Slutkin initially established an approach that exists in one form or another in many cities: outreach workers tried to get youth and young adults into school or to help them find jobs. These outreach workers were also doing dispute mediation. […] One of Slutkin’s colleagues, Tio Hardiman, brought up an uncomfortable truth: the program wasn’t reaching the most bellicose, those most likely to pull a trigger. So in 2004, Hardiman suggested that, in addition to outreach workers, they also hire men and women who had been deep into street life, and he began recruiting people even while they were still in prison. Hardiman told me he was looking for those “right there on the edge.” (The interrupters are paid roughly $15 an hour, and those working full time receive benefits from the University of Illinois at Chicago, where CeaseFire is housed.) The new recruits, with strong connections to the toughest communities, would focus solely on sniffing out clashes that had the potential to escalate. They would intervene in potential acts of retribution — as well as try to defuse seemingly minor spats that might erupt into something bigger, like disputes over women or insulting remarks.

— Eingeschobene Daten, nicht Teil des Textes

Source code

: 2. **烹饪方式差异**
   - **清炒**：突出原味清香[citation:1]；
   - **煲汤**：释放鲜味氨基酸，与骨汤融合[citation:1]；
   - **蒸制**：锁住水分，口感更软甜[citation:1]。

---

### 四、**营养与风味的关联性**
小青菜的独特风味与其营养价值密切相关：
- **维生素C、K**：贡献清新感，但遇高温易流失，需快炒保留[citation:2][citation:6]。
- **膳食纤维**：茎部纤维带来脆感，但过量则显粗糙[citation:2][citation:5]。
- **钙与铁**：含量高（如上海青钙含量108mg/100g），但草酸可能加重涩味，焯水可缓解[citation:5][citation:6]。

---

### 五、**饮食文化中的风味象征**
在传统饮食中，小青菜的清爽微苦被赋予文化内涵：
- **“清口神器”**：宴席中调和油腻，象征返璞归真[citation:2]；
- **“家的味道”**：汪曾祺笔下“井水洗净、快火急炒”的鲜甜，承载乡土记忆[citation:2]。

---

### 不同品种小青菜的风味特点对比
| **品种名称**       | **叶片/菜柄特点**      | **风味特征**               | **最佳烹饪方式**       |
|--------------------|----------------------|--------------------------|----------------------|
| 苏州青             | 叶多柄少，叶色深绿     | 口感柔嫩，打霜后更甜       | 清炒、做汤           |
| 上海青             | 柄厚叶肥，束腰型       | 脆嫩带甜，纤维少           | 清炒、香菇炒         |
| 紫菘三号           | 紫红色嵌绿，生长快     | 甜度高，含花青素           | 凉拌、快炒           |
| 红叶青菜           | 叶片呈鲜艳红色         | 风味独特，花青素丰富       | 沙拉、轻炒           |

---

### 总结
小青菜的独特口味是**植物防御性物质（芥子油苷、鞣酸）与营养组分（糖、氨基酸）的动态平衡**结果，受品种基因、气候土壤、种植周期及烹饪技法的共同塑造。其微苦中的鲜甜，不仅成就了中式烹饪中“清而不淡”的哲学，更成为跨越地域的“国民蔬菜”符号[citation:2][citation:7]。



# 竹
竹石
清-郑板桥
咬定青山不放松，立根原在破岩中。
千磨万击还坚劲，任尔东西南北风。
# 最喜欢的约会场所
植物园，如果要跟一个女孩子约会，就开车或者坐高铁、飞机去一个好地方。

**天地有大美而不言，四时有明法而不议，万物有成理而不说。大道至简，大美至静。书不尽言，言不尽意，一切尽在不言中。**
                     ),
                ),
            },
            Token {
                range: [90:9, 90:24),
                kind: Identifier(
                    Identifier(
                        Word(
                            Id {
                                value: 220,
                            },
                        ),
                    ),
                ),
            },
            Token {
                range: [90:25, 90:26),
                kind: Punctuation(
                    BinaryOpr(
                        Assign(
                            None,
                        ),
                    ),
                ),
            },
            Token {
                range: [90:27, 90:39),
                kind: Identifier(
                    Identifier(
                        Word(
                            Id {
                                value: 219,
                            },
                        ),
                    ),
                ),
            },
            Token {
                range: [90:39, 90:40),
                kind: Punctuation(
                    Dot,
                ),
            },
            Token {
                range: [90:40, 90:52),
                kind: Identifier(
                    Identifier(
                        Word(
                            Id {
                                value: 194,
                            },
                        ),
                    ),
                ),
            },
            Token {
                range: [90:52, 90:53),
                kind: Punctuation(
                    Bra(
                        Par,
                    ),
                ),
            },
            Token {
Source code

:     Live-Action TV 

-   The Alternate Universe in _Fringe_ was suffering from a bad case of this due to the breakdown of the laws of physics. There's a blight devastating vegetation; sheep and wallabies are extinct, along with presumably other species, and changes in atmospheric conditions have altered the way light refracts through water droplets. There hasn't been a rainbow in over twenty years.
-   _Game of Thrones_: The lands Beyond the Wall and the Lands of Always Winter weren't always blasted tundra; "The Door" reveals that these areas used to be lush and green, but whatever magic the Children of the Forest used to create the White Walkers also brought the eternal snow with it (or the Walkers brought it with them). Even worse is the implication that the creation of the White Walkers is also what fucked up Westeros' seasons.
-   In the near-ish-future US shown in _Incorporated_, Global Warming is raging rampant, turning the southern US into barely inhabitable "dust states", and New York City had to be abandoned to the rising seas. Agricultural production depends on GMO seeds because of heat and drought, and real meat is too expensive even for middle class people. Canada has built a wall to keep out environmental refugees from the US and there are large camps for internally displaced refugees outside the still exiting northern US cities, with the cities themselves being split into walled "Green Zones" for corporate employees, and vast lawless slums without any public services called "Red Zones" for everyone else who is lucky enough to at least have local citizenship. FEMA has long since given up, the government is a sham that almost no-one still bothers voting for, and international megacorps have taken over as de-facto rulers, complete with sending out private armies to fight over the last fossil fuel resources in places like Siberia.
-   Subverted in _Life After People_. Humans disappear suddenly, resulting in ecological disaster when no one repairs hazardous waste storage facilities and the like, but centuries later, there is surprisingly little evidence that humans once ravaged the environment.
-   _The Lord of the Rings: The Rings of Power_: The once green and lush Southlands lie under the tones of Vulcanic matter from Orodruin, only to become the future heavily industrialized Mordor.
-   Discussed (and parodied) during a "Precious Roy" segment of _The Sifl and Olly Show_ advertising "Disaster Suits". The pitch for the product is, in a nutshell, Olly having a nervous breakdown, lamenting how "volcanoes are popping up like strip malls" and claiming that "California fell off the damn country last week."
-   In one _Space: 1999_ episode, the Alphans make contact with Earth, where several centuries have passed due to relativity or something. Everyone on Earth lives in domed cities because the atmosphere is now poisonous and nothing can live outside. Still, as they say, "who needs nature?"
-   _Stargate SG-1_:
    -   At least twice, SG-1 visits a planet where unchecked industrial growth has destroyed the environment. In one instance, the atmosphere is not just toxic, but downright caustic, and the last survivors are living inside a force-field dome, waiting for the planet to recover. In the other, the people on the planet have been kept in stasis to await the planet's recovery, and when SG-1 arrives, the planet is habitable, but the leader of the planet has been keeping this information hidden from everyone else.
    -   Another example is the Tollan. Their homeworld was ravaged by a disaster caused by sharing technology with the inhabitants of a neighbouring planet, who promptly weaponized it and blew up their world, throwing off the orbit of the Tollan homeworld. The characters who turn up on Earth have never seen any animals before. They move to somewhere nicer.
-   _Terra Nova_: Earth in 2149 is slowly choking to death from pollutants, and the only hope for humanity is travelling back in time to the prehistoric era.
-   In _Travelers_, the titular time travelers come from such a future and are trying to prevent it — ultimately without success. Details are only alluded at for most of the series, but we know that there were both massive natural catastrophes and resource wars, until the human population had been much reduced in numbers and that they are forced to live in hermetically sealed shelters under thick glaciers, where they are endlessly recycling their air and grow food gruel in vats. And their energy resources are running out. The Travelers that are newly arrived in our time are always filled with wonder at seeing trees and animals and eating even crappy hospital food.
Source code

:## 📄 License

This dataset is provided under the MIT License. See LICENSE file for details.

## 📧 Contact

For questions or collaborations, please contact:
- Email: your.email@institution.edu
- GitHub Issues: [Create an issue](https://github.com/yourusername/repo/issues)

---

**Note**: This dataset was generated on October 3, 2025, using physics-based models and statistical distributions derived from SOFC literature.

As CeaseFire evolved, Slutkin says he started to realize how much it was drawing on his experiences fighting TB and AIDS. “Early intervention in TB is actually treatment of the most infectious people,” Slutkin told me recently. “They’re the ones who are infecting others. So treatment of the most infectious spreaders is the most effective strategy known and now accepted in the world.” And, he continued, you want to go after them with individuals who themselves were once either infectious spreaders or at high risk for the illness. In the case of violence, you use those who were once hard-core, once the most belligerent, once the most uncontrollable, once the angriest. They are the most convincing messengers. It’s why, for instance, Slutkin and his colleagues asked sex workers in Uganda and other nations to spread the word to other sex workers about safer sexual behavior. Then, Slutkin said, you train them, as you would paraprofessionals.